-- Stored data follows --

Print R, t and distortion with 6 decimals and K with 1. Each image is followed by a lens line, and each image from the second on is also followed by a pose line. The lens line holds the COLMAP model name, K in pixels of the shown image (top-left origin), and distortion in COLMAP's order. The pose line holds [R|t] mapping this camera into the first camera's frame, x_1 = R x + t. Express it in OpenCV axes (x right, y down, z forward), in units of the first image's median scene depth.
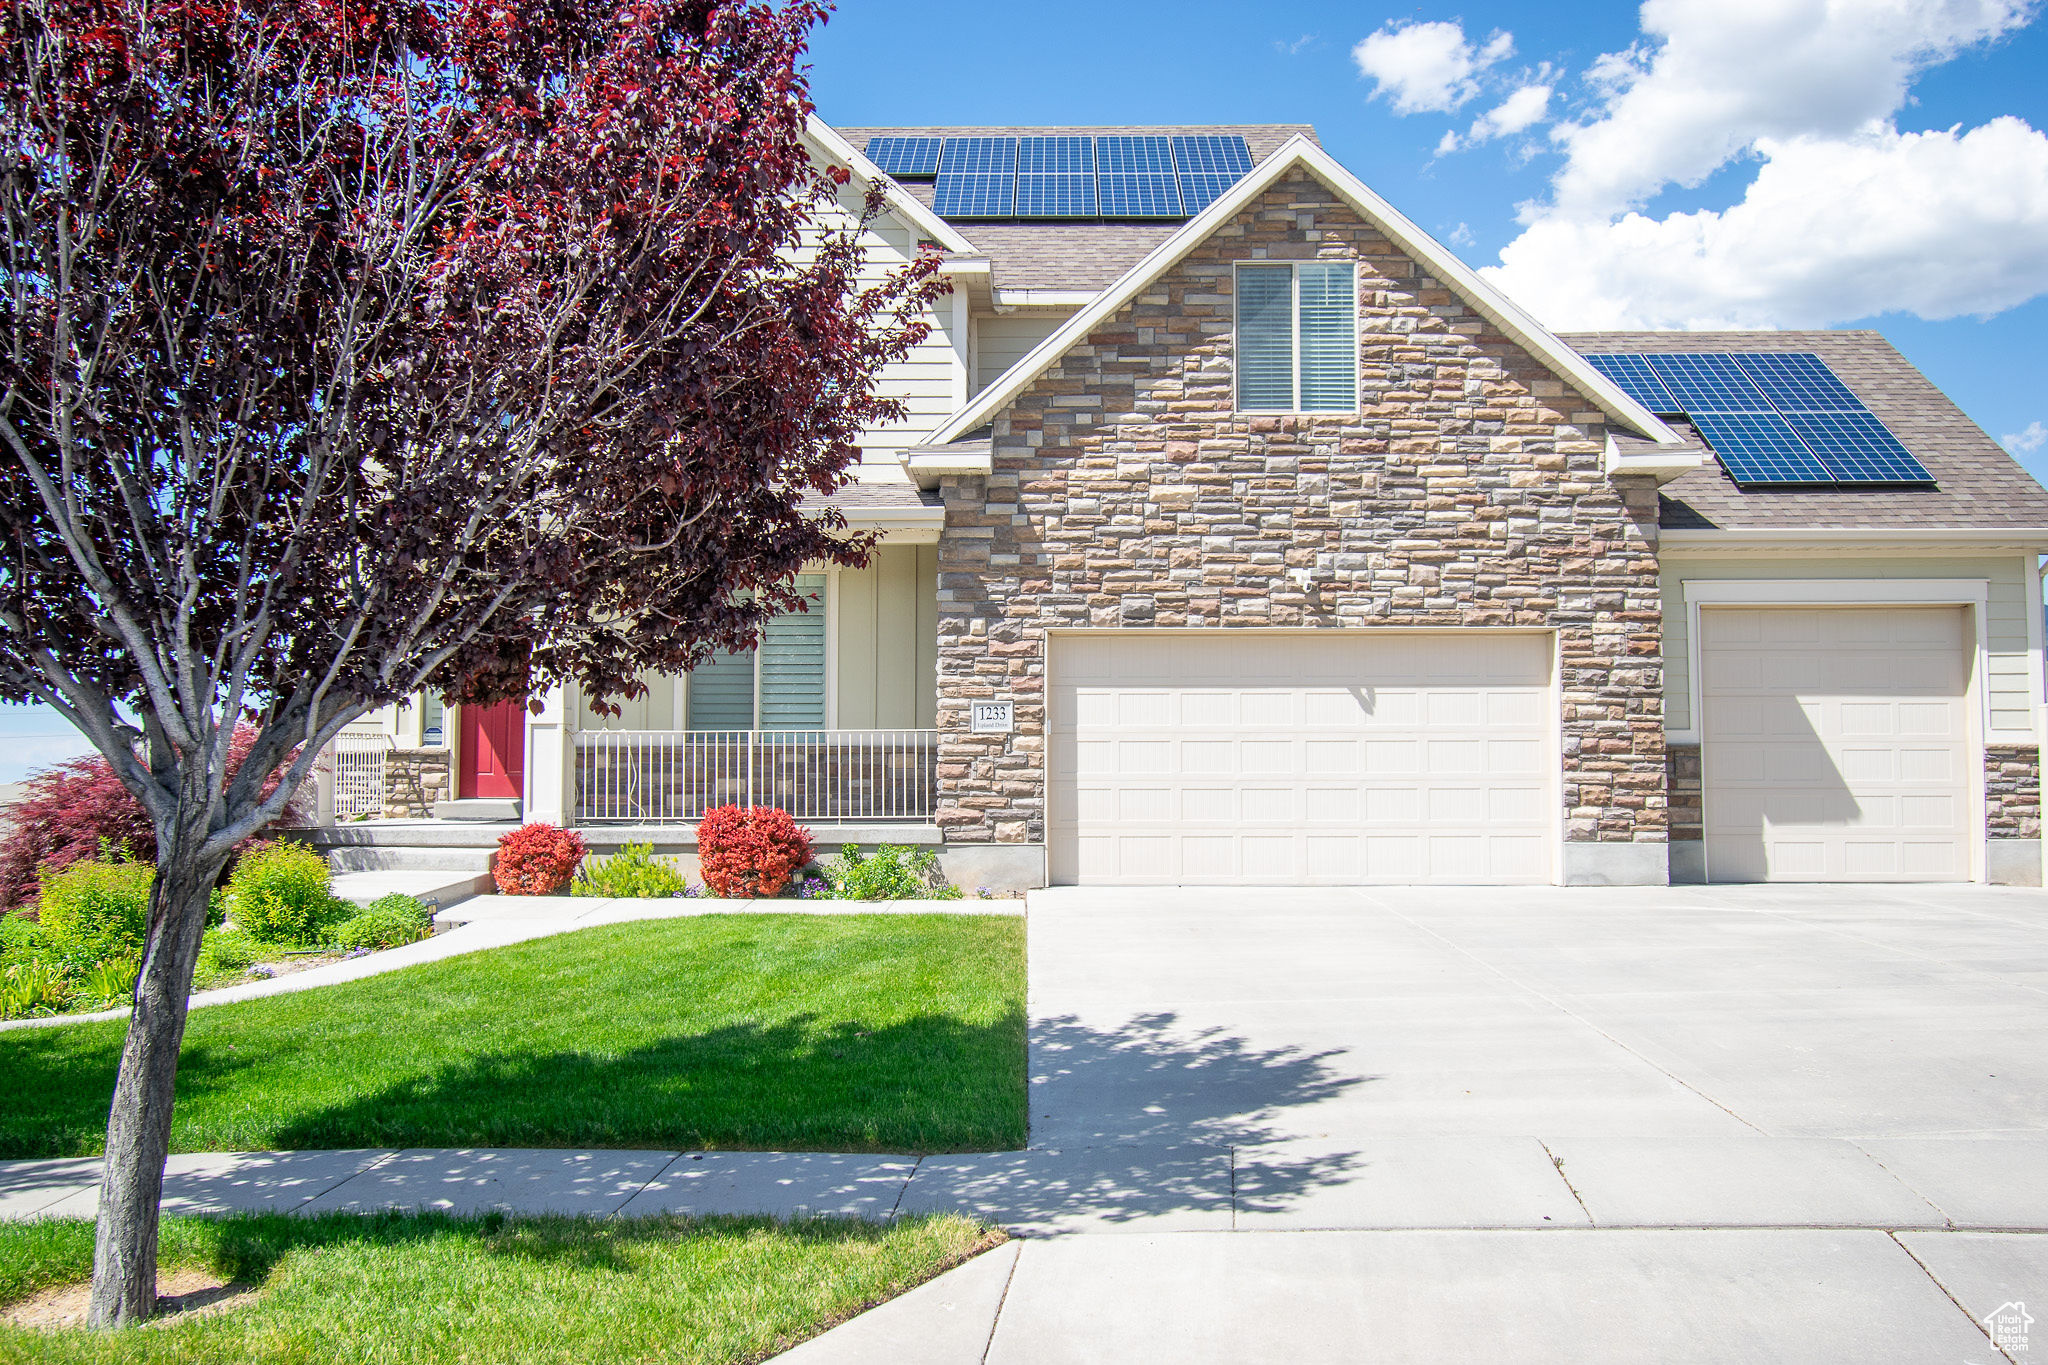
lens RADIAL K [[1692.4, 0, 1024.0], [0, 1692.4, 682.5], [0, 0, 1]] dist [0.011981, -0.032849]
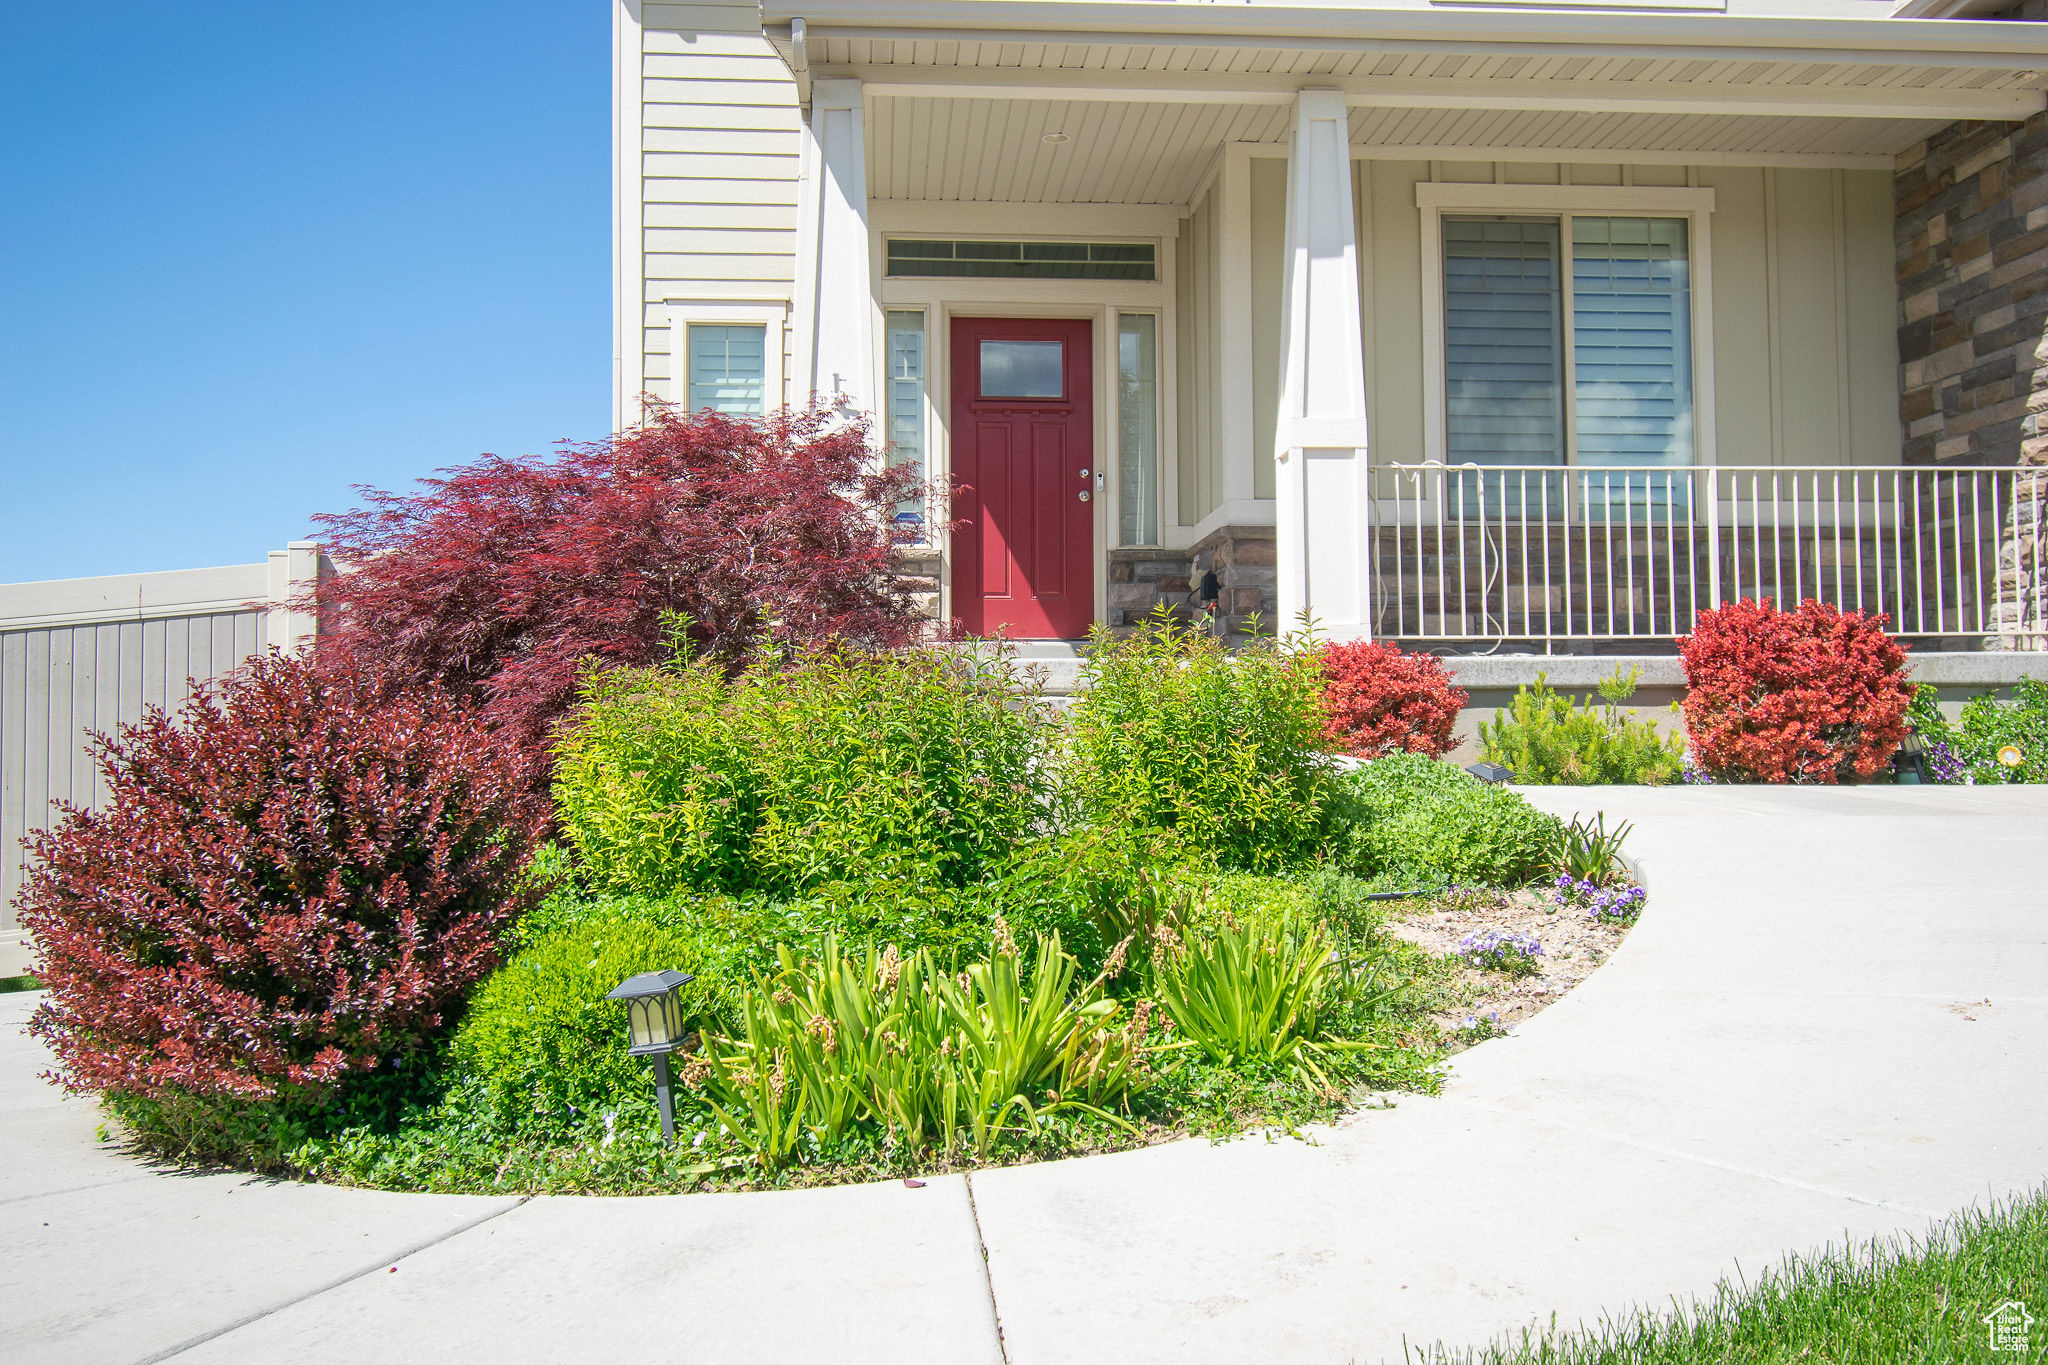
lens RADIAL K [[1692.4, 0, 1024.0], [0, 1692.4, 682.5], [0, 0, 1]] dist [0.011981, -0.032849]
pose [[0.995144, -0.005233, 0.098293, -0.420274], [0.003759, 0.999878, 0.015183, 0.085342], [-0.098361, -0.014740, 0.995042, 0.508274]]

-- Stored data concluded --

Task directions: Count how many of the lines above contain the string "pose", treating uppercase and lowercase as different. Reply with the number only.

Answer to this problem: 2